Remediation centers on enforcing ownership checks and scoping every DynamoDB operation to the authenticated subject. Below is a concrete Fastapi example using boto3 with DynamoDB and JWT-based authentication. The key pattern is to bind the authenticated subject to every request and never trust client-supplied identifiers for access control.

from fastapi import Depends, FastAPI, HTTPException, status
from pydantic import BaseModel
import boto3
from botocore.exceptions import ClientError
import jwt

app = FastAPI()

# Assume JWT secret and DynamoDB table name are configured
SECRET_KEY = "your-secret"
TABLE_NAME = "profiles"
ddb = boto3.resource("dynamodb", region_name="us-east-1")
table = ddb.Table(TABLE_NAME)

class Profile(BaseModel):
    user_id: str
    display_name: str

def get_current_user(token: str):
    try:
        payload = jwt.decode(token, SECRET_KEY, algorithms=["HS256"])
        user_id: str = payload.get("sub")
        if user_id is None:
            raise HTTPException(status_code=status.HTTP_401_UNAUTHORIZED, detail="Invalid token")
        return user_id
    except jwt.PyJWTError:
        raise HTTPException(status_code=status.HTTP_401_UNAUTHORIZED, detail="Invalid token")

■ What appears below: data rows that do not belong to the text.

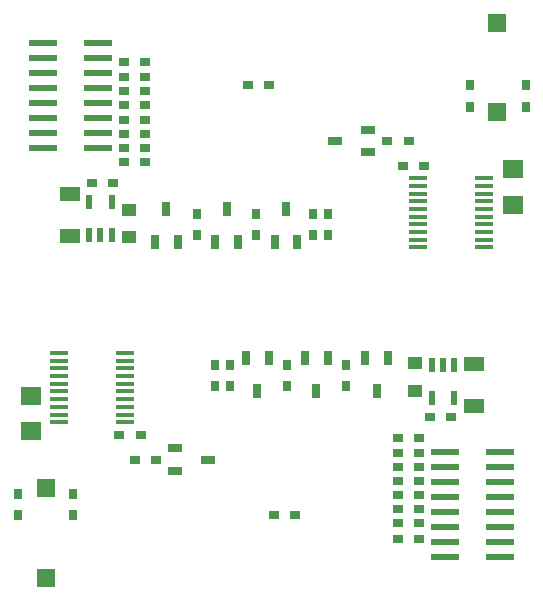
<source format=gtp>
%FSLAX34Y34*%
G04 Gerber Fmt 3.4, Leading zero omitted, Abs format*
G04 (created by PCBNEW (2014-02-28 BZR 4729)-product) date man 03 mar 2014 19:53:33 CET*
%MOIN*%
G01*
G70*
G90*
G04 APERTURE LIST*
%ADD10C,0.005906*%
%ADD11R,0.035433X0.031496*%
%ADD12R,0.050000X0.031496*%
%ADD13R,0.031496X0.050000*%
%ADD14R,0.035433X0.027559*%
%ADD15R,0.031496X0.035433*%
%ADD16R,0.062992X0.011811*%
%ADD17R,0.020000X0.050000*%
%ADD18R,0.051181X0.043307*%
%ADD19R,0.066929X0.051181*%
%ADD20R,0.093701X0.021969*%
%ADD21R,0.070866X0.059055*%
%ADD22R,0.062992X0.059055*%
G04 APERTURE END LIST*
G54D10*
G54D11*
X15118Y5944D03*
X15826Y5944D03*
X5472Y5354D03*
X4763Y5354D03*
G54D12*
X7714Y4527D03*
X6616Y4152D03*
X6616Y4902D03*
G54D13*
X9370Y6812D03*
X8995Y7911D03*
X9745Y7911D03*
X11338Y6812D03*
X10963Y7911D03*
X11713Y7911D03*
X13346Y6812D03*
X12971Y7911D03*
X13721Y7911D03*
G54D11*
X14055Y5236D03*
G54D14*
X14763Y5236D03*
G54D11*
X14055Y4763D03*
X14763Y4763D03*
X14055Y4291D03*
X14763Y4291D03*
X14055Y3818D03*
X14763Y3818D03*
X14055Y3346D03*
X14763Y3346D03*
X14055Y2874D03*
X14763Y2874D03*
X14055Y2401D03*
X14763Y2401D03*
X14055Y1889D03*
X14763Y1889D03*
X5275Y4527D03*
X5984Y4527D03*
G54D15*
X8464Y7677D03*
X8464Y6968D03*
X10354Y6968D03*
X10354Y7677D03*
X12322Y6968D03*
X12322Y7677D03*
X1377Y2677D03*
X1377Y3385D03*
G54D16*
X4960Y5777D03*
X4960Y6033D03*
X4960Y6289D03*
X4960Y6545D03*
X4960Y6801D03*
X4960Y7057D03*
X4960Y7312D03*
X4960Y7568D03*
X4960Y7824D03*
X4960Y8080D03*
X2755Y8080D03*
X2755Y7824D03*
X2755Y7568D03*
X2755Y7312D03*
X2755Y7057D03*
X2755Y6801D03*
X2755Y6545D03*
X2755Y6289D03*
X2755Y6033D03*
X2755Y5777D03*
G54D17*
X15926Y7675D03*
X15176Y7675D03*
X15926Y6576D03*
X15551Y7675D03*
X15176Y6576D03*
G54D18*
X14606Y6830D03*
X14606Y7736D03*
G54D19*
X16574Y6309D03*
X16574Y7706D03*
G54D11*
X10629Y2677D03*
X9921Y2677D03*
G54D15*
X7952Y6968D03*
X7952Y7677D03*
G54D20*
X15620Y4781D03*
X15620Y4281D03*
X15620Y3781D03*
X15620Y3281D03*
X15620Y2781D03*
X15620Y2281D03*
X15620Y1781D03*
X15620Y1281D03*
X17450Y1281D03*
X17450Y1781D03*
X17450Y2281D03*
X17450Y2781D03*
X17450Y3281D03*
X17450Y3781D03*
X17450Y4281D03*
X17450Y4781D03*
G54D21*
X1811Y5472D03*
X1811Y6653D03*
G54D15*
X3228Y3385D03*
X3228Y2677D03*
G54D22*
X2322Y590D03*
X2322Y3582D03*
G54D11*
X4566Y13740D03*
X3858Y13740D03*
X14212Y14330D03*
X14921Y14330D03*
G54D12*
X11970Y15157D03*
X13068Y15532D03*
X13068Y14782D03*
G54D13*
X10314Y12872D03*
X10689Y11773D03*
X9939Y11773D03*
X8346Y12872D03*
X8721Y11773D03*
X7971Y11773D03*
X6338Y12872D03*
X6713Y11773D03*
X5963Y11773D03*
G54D11*
X5629Y14448D03*
G54D14*
X4921Y14448D03*
G54D11*
X5629Y14921D03*
X4921Y14921D03*
X5629Y15393D03*
X4921Y15393D03*
X5629Y15866D03*
X4921Y15866D03*
X5629Y16338D03*
X4921Y16338D03*
X5629Y16811D03*
X4921Y16811D03*
X5629Y17283D03*
X4921Y17283D03*
X5629Y17795D03*
X4921Y17795D03*
X14409Y15157D03*
X13700Y15157D03*
G54D15*
X11220Y12007D03*
X11220Y12716D03*
X9330Y12716D03*
X9330Y12007D03*
X7362Y12716D03*
X7362Y12007D03*
X18307Y17007D03*
X18307Y16299D03*
G54D16*
X14724Y13907D03*
X14724Y13651D03*
X14724Y13395D03*
X14724Y13139D03*
X14724Y12883D03*
X14724Y12627D03*
X14724Y12372D03*
X14724Y12116D03*
X14724Y11860D03*
X14724Y11604D03*
X16929Y11604D03*
X16929Y11860D03*
X16929Y12116D03*
X16929Y12372D03*
X16929Y12627D03*
X16929Y12883D03*
X16929Y13139D03*
X16929Y13395D03*
X16929Y13651D03*
X16929Y13907D03*
G54D17*
X3758Y12009D03*
X4508Y12009D03*
X3758Y13108D03*
X4133Y12009D03*
X4508Y13108D03*
G54D18*
X5078Y12854D03*
X5078Y11948D03*
G54D19*
X3110Y13375D03*
X3110Y11978D03*
G54D11*
X9055Y17007D03*
X9763Y17007D03*
G54D15*
X11732Y12716D03*
X11732Y12007D03*
G54D20*
X4064Y14903D03*
X4064Y15403D03*
X4064Y15903D03*
X4064Y16403D03*
X4064Y16903D03*
X4064Y17403D03*
X4064Y17903D03*
X4064Y18403D03*
X2234Y18403D03*
X2234Y17903D03*
X2234Y17403D03*
X2234Y16903D03*
X2234Y16403D03*
X2234Y15903D03*
X2234Y15403D03*
X2234Y14903D03*
G54D21*
X17874Y14212D03*
X17874Y13031D03*
G54D15*
X16456Y16299D03*
X16456Y17007D03*
G54D22*
X17362Y19094D03*
X17362Y16102D03*
M02*

</source>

@app.get("/users/{user_id}/profile")
def get_profile(user_id: str, token: str = Depends(get_current_user)):
    # Critical: ensure the authenticated user matches the requested user_id
    if user_id != token:  # token here is the subject (sub)
        raise HTTPException(status_code=403, detail="Forbidden: cannot access other user’s profile")
    try:
        response = table.get_item(
            Key={"user_id": user_id},
            ConsistentRead=True
        )
    except ClientError as e:
        raise HTTPException(status_code=500, detail="Database error")
    item = response.get("Item")
    if not item:
        raise HTTPException(status_code=404, detail="Profile not found")
    return Profile(**item)

@app.put("/users/{user_id}/profile")
def update_profile(user_id: str, payload: Profile, token: str = Depends(get_current_user)):
    if user_id != token:
        raise HTTPException(status_code=403, detail="Forbidden: cannot update other user’s profile")
    try:
        table.put_item(Item={"user_id": user_id, "display_name": payload.display_name})
    except ClientError as e:
        raise HTTPException(status_code=500, detail="Failed to update")
    return {"status": "ok"}

This pattern ensures that the authenticated subject is used both for identity verification and to scope DynamoDB keys, preventing Auth Bypass via path or body parameter tampering. For more complex multi-tenant scenarios, include a tenant_id in the key and validate that the authenticated subject belongs to that tenant before issuing any DynamoDB request.

When using DynamoDB condition expressions, enforce ownership at the database level as a defense-in-depth measure. For example, use a condition that the user_id in the item matches the authenticated subject. While this does not replace application-layer checks, it reduces the impact of logic errors.

In CI/CD workflows, the GitHub Action can add API security checks to your pipeline and fail builds if risk scores exceed your threshold. This helps catch regressions that might relax ownership checks. For ongoing assurance, the Pro plan provides continuous monitoring and alerts when findings appear, enabling teams to respond quickly to new Auth Bypass risks introduced by changes.

Finally, review IAM policies to ensure least privilege: the service role used by Fastapi should have scoped permissions (e.g., conditional IAM policies referencing the user_id) where possible, and avoid broad administrative policies. Combine this with input validation and per-user rate limiting to further reduce opportunities for abuse.